Ya más calmado, restablecido del impacto emocional alcanzado por la constatación de la eficacia de su descubrimiento, regresó a la sala del laboratorio. Allí rebuscó sus gafas de lentes circulares y montadas al aire, cogió el teléfono móvil Nokia del año catapún, única ligazón con el exterior —exceptuando una sencilla colección de libros encabezados por La utilidad de lo inútil, escrita por Nuccio Ordine— que expresamente se encomendó tener, y procedió a revisar el listado de contactos. Tecleó intermitentemente hasta anclarse en la T, apareciendo en la diminuta pantalla el apellido y los nueve dígitos que le otorgaban el pasaporte telefónico deseado.

—Dime Jaycer, me alegro de escucharte.
—La tengo.
—¿Qué tienes?
—La vacuna.
—No puede ser.
—Lo es. 
—Estás loco. No puedes haberlo hecho tan rápido.
—De loco, quizás algo, de rápido nada. Llevo mucho tiempo y cantidad de intentos fallidos, hasta que por fin lo he conseguido.
—Qué callado te los tenías.
—Ya sabes: res non verba.
—Habrá que testarla.
—Como quieras. Sin problema. Acabo de comprobar su validez.
—Estás seguro.
—Totalmente.

El interlocutor telefónico de Tomás Jaycer era José Manuel Treisan, un viejo amigo, consejero delegado de Pitersbrom, importante multinacional farmacéutica. 

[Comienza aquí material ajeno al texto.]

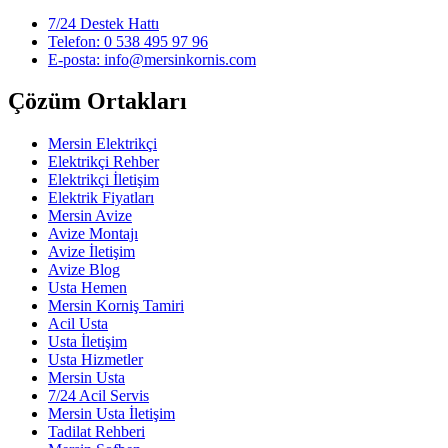
7/24 Destek Hattı
Telefon: 0 538 495 97 96
E-posta: info@mersinkornis.com
Çözüm Ortakları
Mersin Elektrikçi
Elektrikçi Rehber
Elektrikçi İletişim
Elektrik Fiyatları
Mersin Avize
Avize Montajı
Avize İletişim
Avize Blog
Usta Hemen
Mersin Korniş Tamiri
Acil Usta
Usta İletişim
Usta Hizmetler
Mersin Usta
7/24 Acil Servis
Mersin Usta İletişim
Tadilat Rehberi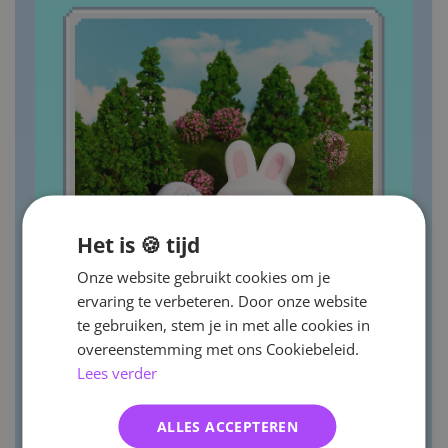
Het is 🍪 tijd
Onze website gebruikt cookies om je
ervaring te verbeteren. Door onze website
te gebruiken, stem je in met alle cookies in
overeenstemming met ons Cookiebeleid.
Lees verder
ALLES ACCEPTEREN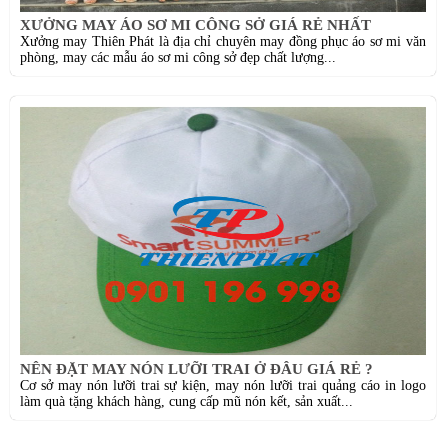
XƯỞNG MAY ÁO SƠ MI CÔNG SỞ GIÁ RẺ NHẤT
Xưởng may Thiên Phát là địa chỉ chuyên may đồng phục áo sơ mi văn
phòng, may các mẫu áo sơ mi công sở đẹp chất lượng...
NÊN ĐẶT MAY NÓN LƯỠI TRAI Ở ĐÂU GIÁ RẺ ?
Cơ sở may nón lưỡi trai sự kiện, may nón lưỡi trai quảng cáo in logo
làm quà tặng khách hàng, cung cấp mũ nón kết, sản xuất...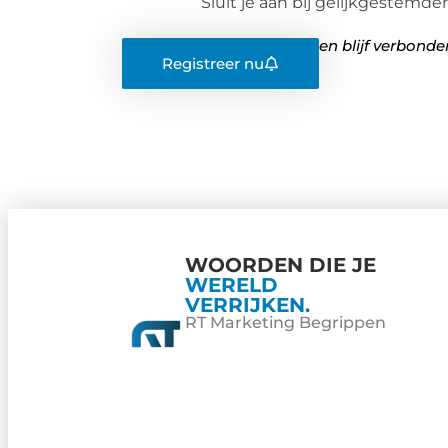
Sluit je aan bij gelijkgestemde
en blijf verbond
Registreer nu
WOORDEN DIE JE
WERELD
VERRIJKEN.
RT Marketing Begrippen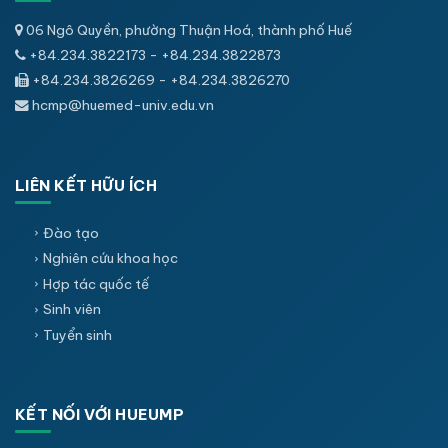
06 Ngô Quyền, phường Thuận Hoá, thành phố Huế
+84.234.3822173 - +84.234.3822873
+84.234.3826269 - +84.234.3826270
hcmp@huemed-univ.edu.vn
LIÊN KẾT HỮU ÍCH
Đào tạo
Nghiên cứu khoa học
Hợp tác quốc tế
Sinh viên
Tuyển sinh
KẾT NỐI VỚI HUEUMP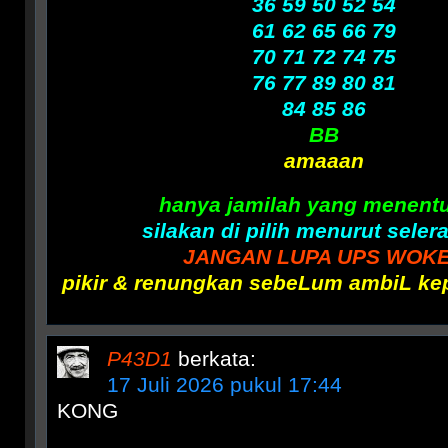
36 59 50 52 54
61 62 65 66 79
70 71 72 74 75
76 77 89 80 81
84 85 86
BB
amaaan
hanya jamilah yang menent
silakan di pilih menurut seler
JANGAN LUPA UPS WOK
pikir & renungkan sebeLum ambiL k
P43D1
berkata:
17 Juli 2026 pukul 17:44
KONG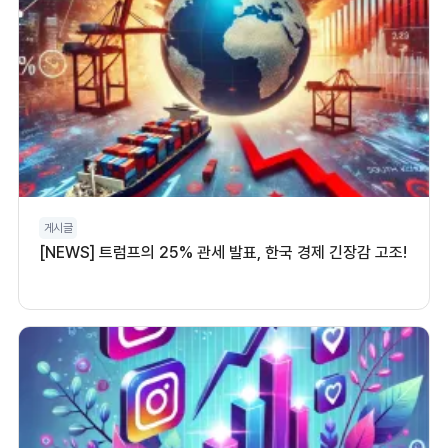
게시글
[NEWS] 트럼프의 25% 관세 발표, 한국 경제 긴장감 고조!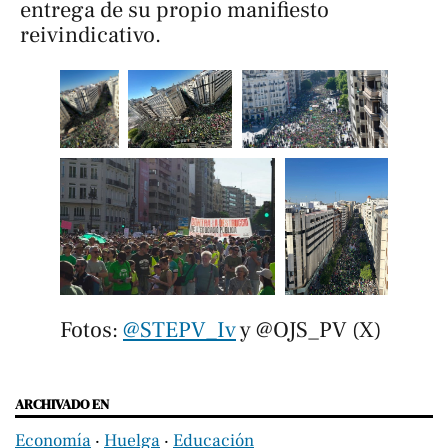
entrega de su propio manifiesto
reivindicativo.
Fotos: 
@STEPV_Iv
 y @OJS_PV (X)
ARCHIVADO EN
Economía
‧
Huelga
‧
Educación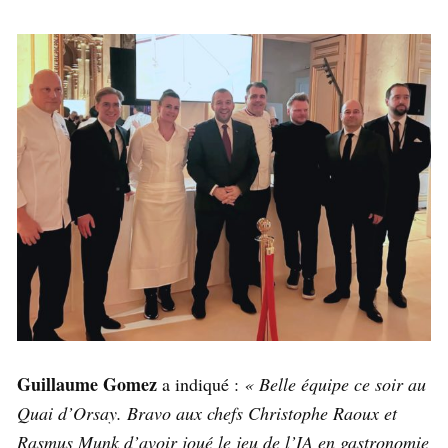
Guillaume Gomez
a indiqué :
« Belle équipe ce soir au
Quai d’Orsay. Bravo aux chefs Christophe Raoux et
Rasmus Munk d’avoir joué le jeu de l’IA en gastronomie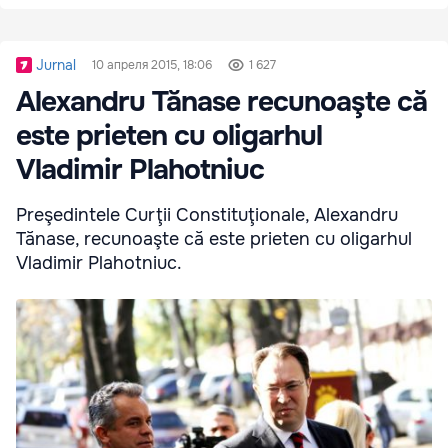
Jurnal
10 апреля 2015, 18:06
1 627
Alexandru Tănase recunoaşte că
este prieten cu oligarhul
Vladimir Plahotniuc
Preşedintele Curţii Constituţionale, Alexandru
Tănase, recunoaşte că este prieten cu oligarhul
Vladimir Plahotniuc.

A finales de 2020, todos los medios —periódicos impresos y digitales, estaciones de radio y canales de televisión— publicaban crónicas y ofrecían reportajes relacionados con una vacuna denominada Anaximandro, en correspondencia, según subrayaban pomposamente —demostrando una más que deplorable ignorancia— con el nombre elegido al azar por parte un profesor jubilado de la Universidad de Salamanca. A través de diferentes comunicados, la Organización Mundial de la Salud recomendaba su aplicación tras haber confirmado la eficacia. Todos los países tenían constatados los beneficios que reportaba. En Inglaterra, el Primer Ministro había dado instrucciones para la supresión de un organismo creado en su día para paliar una causa de malestar superada con el preparado inventada por un químico español. No era la deseada solución al coronavirus que seguía aguardando el antídoto y por tanto manteniendo en vilo a la población mundial. Sin embargo, gracias al ingenio y constancia de Jaycer, una vacuna inmunizaba a cualquier persona de otra terrible pandemia llamada soledad.